Point-tracking data
§ §
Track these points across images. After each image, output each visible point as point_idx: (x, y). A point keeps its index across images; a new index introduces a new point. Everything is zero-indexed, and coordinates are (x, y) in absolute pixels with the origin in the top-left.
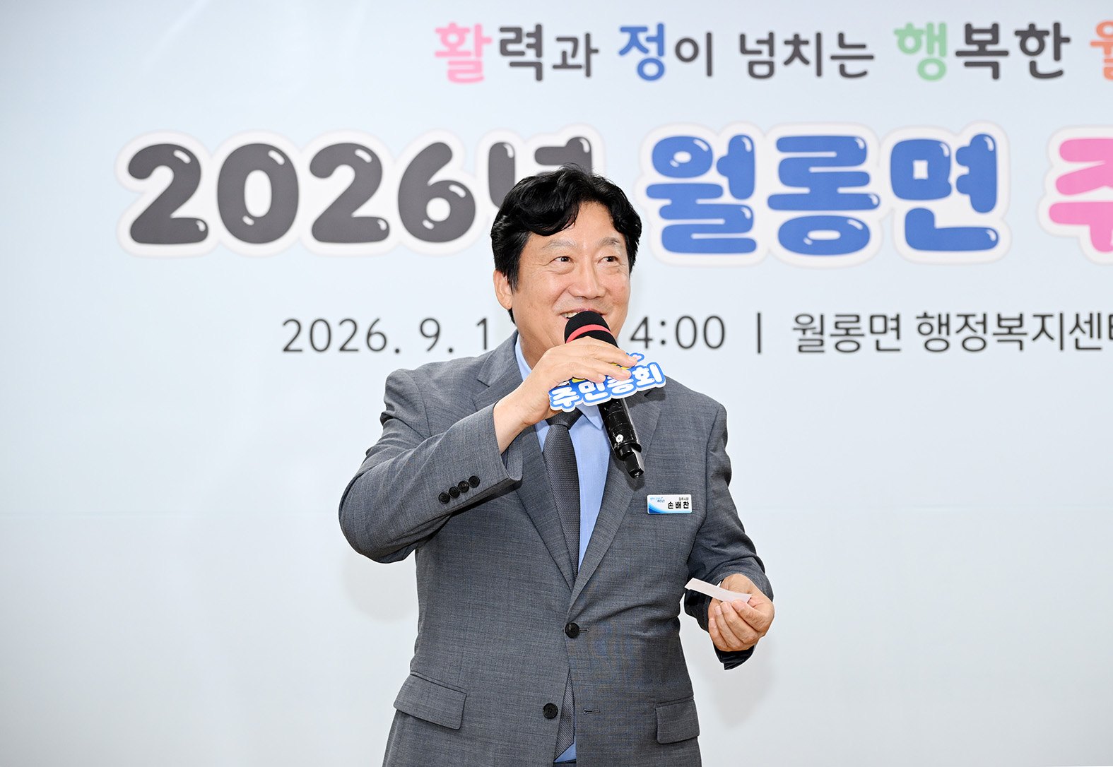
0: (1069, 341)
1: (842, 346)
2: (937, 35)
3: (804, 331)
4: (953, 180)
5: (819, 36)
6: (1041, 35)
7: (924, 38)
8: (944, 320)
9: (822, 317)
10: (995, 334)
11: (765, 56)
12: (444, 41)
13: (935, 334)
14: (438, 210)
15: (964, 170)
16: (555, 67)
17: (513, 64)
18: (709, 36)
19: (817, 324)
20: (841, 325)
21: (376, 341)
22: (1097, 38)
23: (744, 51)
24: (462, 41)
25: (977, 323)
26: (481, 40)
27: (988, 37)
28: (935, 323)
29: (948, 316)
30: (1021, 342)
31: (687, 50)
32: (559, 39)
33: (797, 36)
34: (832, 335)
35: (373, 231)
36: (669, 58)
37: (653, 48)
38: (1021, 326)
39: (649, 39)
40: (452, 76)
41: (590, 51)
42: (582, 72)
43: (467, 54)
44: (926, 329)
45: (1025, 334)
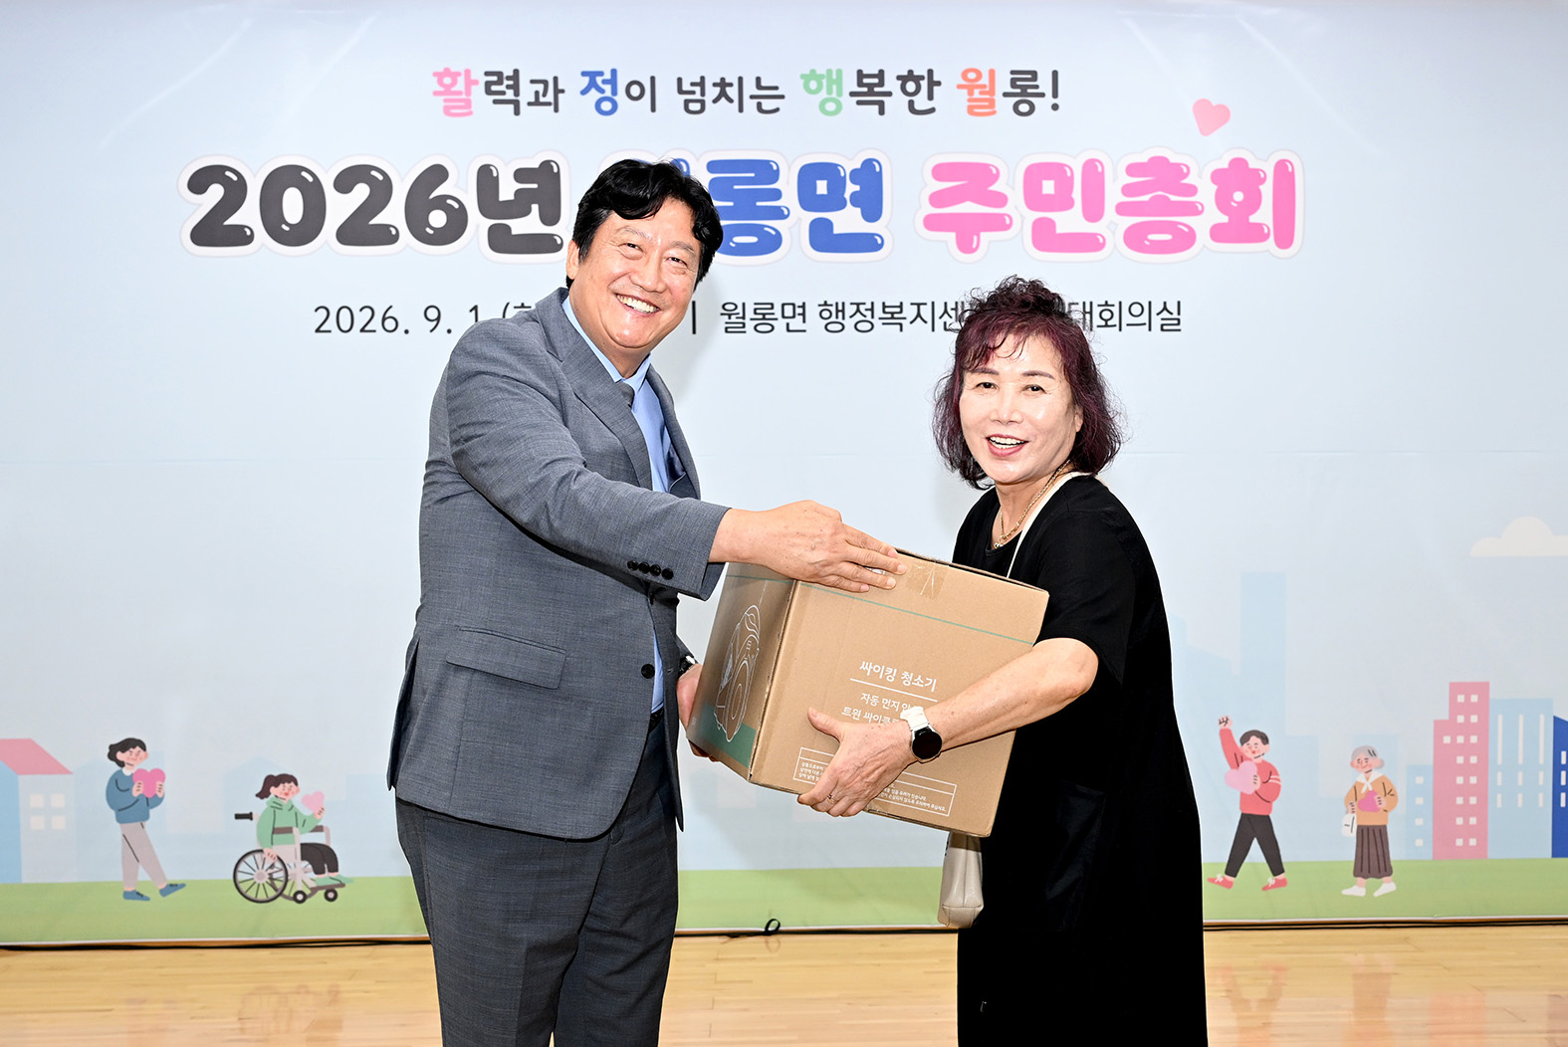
§ §
Rewrite the lines above as a numbered list, skipping any blank lines and leaving out the pictures.

1. Track these points across images. After each image, output each visible point as point_idx: (x, y). A point keeps its index across images; a new index introduces a new point. Everything is zero-indexed, and coordinates are (x, y) in absolute pixels with the origin in the top-left.
2. 0: (1069, 341)
3. 1: (842, 346)
4. 2: (937, 35)
5. 3: (804, 331)
6. 4: (953, 180)
7. 5: (819, 36)
8. 6: (1041, 35)
9. 7: (924, 38)
10. 8: (944, 320)
11. 9: (822, 317)
12. 10: (995, 334)
13. 11: (765, 56)
14. 12: (444, 41)
15. 13: (935, 334)
16. 14: (438, 210)
17. 15: (964, 170)
18. 16: (555, 67)
19. 17: (513, 64)
20. 18: (709, 36)
21. 19: (817, 324)
22. 20: (841, 325)
23. 21: (376, 341)
24. 22: (1097, 38)
25. 23: (744, 51)
26. 24: (462, 41)
27. 25: (977, 323)
28. 26: (481, 40)
29. 27: (988, 37)
30. 28: (935, 323)
31. 29: (948, 316)
32. 30: (1021, 342)
33. 31: (687, 50)
34. 32: (559, 39)
35. 33: (797, 36)
36. 34: (832, 335)
37. 35: (373, 231)
38. 36: (669, 58)
39. 37: (653, 48)
40. 38: (1021, 326)
41. 39: (649, 39)
42. 40: (452, 76)
43. 41: (590, 51)
44. 42: (582, 72)
45. 43: (467, 54)
46. 44: (926, 329)
47. 45: (1025, 334)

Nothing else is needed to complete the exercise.